Turkish President Recep Tayyip Erdoğan has ordered his ruling party’s officials to complete work on the planning for the possible measure, Selvi said on Friday, citing a decision made at a meeting of party leaders chaired by Erdoğan.
Erdoğan made the decision due to frustration at frequent Greek objections to Muslims worshipping at the historic site, now a museum, Selvi said. The sovereign rights of Turkey are being unacceptably challenged, the government believes, according to the columnist.

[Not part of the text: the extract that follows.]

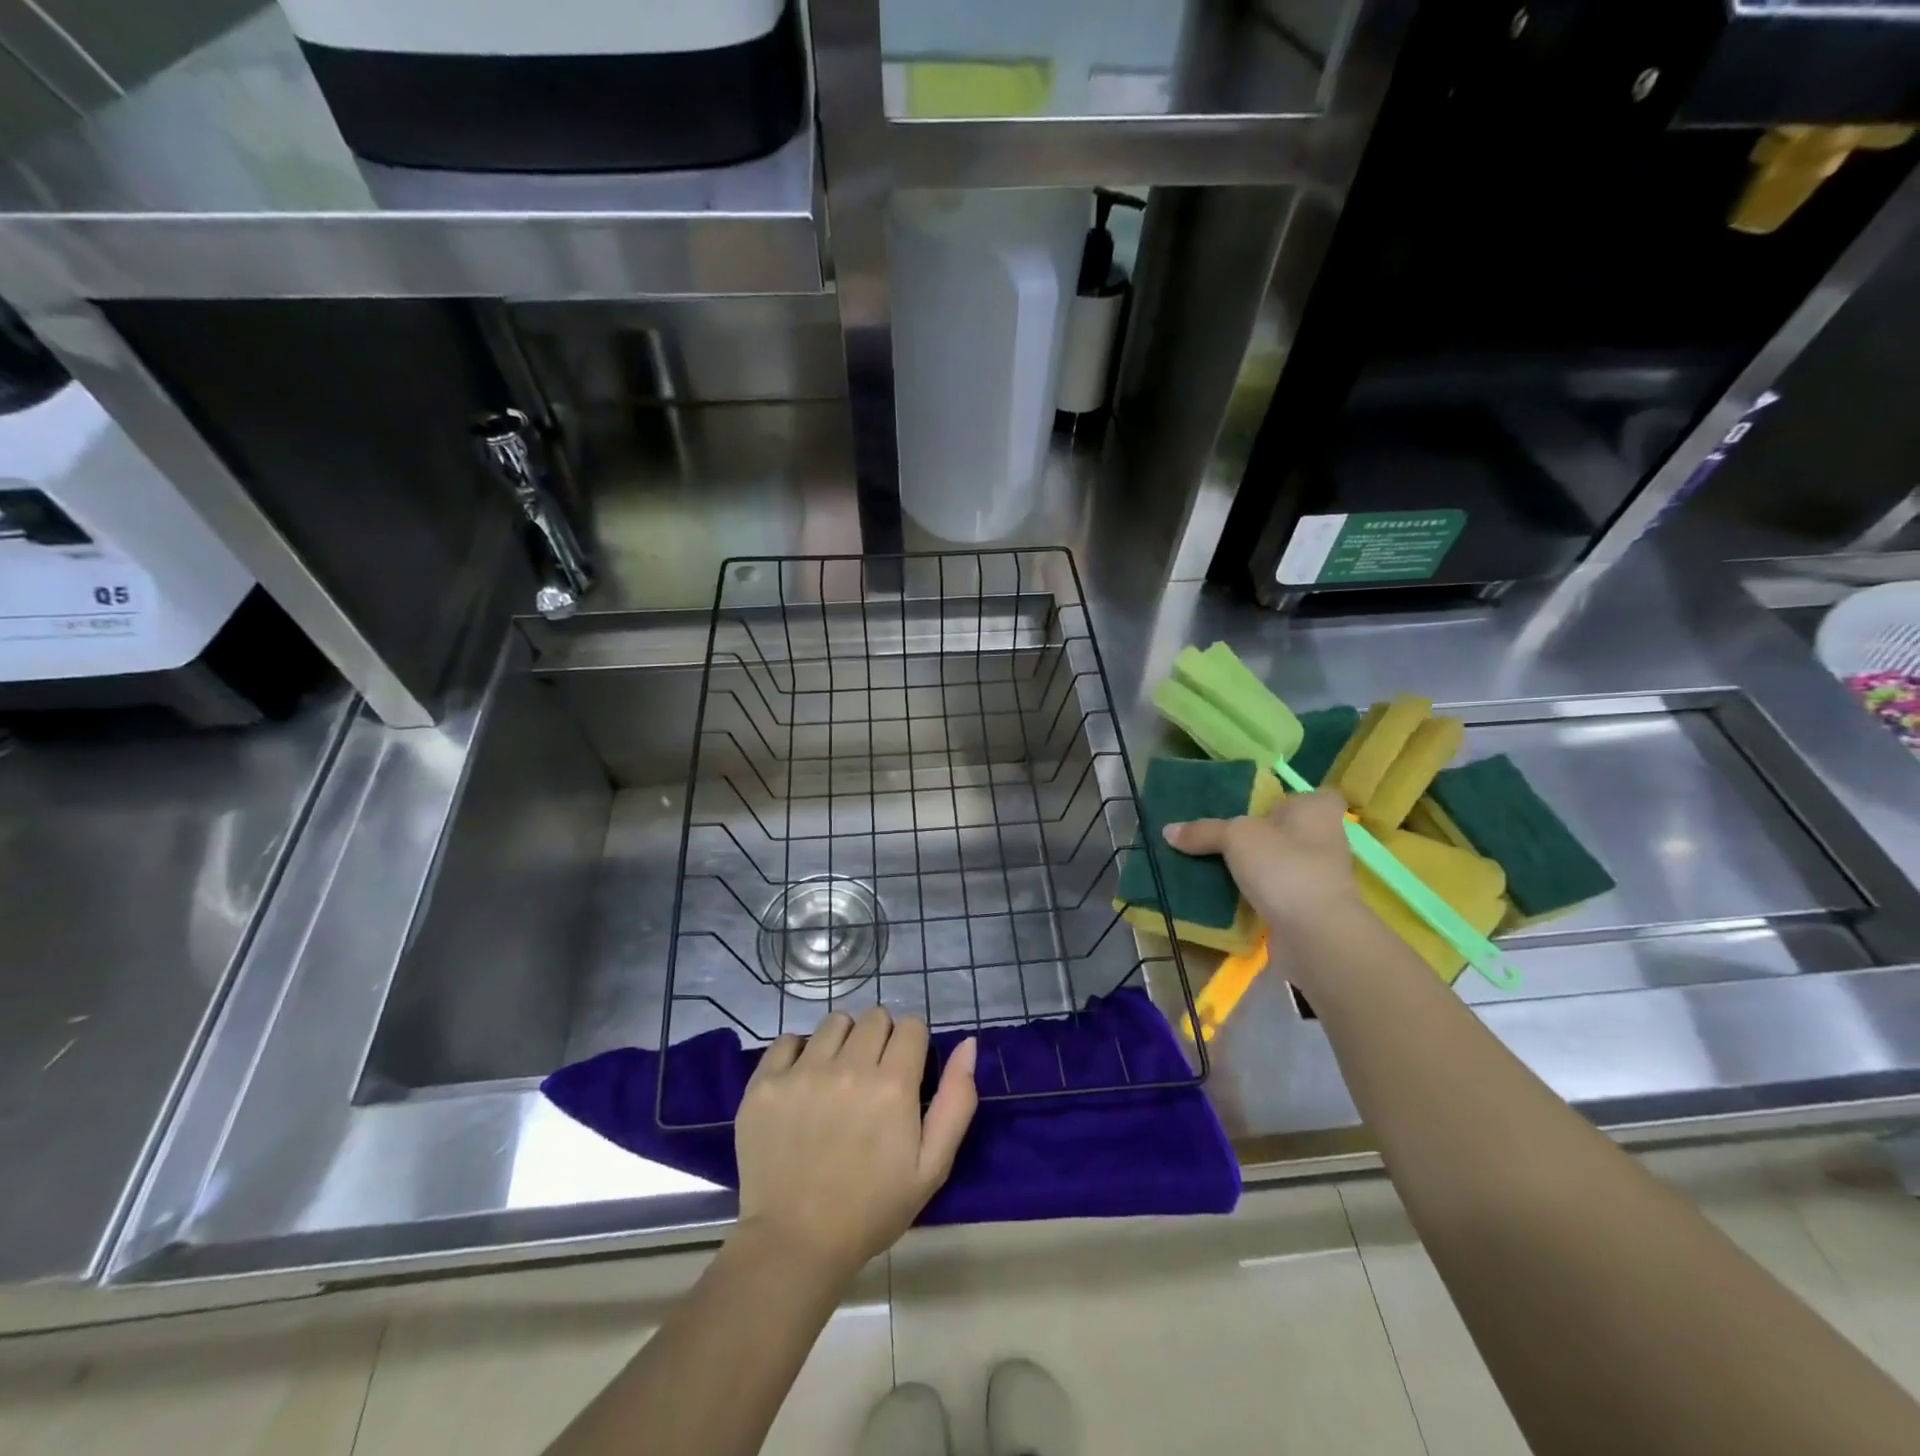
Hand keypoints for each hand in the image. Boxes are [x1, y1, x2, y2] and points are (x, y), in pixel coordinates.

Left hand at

Prayers were last held at the Hagia Sophia, located in Istanbul’s historic centre, late last month for the Conquest of Istanbul Day. Earlier in May, Fahrettin Altun, Erdoğan’s communications director, urged Turks supporting the building’s transformation to be patient a little longer.
Hagia Sophia, originally built as a cathedral of the Eastern Roman Empire in 537, was turned into a mosque following the Ottoman conquest of Istanbul on May 29, 1453. It was made a museum in 1935.
Erdoğan has repeatedly suggested turning the UNESCO World Heritage Site into a mosque to fulfil a long-standing demand by Turkey’s Islamists.
The possible measure comes at a time of increased political and military tensions between Turkey and Greece over refugees and territorial rights in the Aegean Sea and around the ethnically divided island of Cyprus, where Turkey has been drilling for hydrocarbons.
Late on Thursday, tensions escalated at the northwestern land border between Greece and Turkey, where, according to the Greek City Times, illegal immigrants were seen arriving by bus to nearby border towns.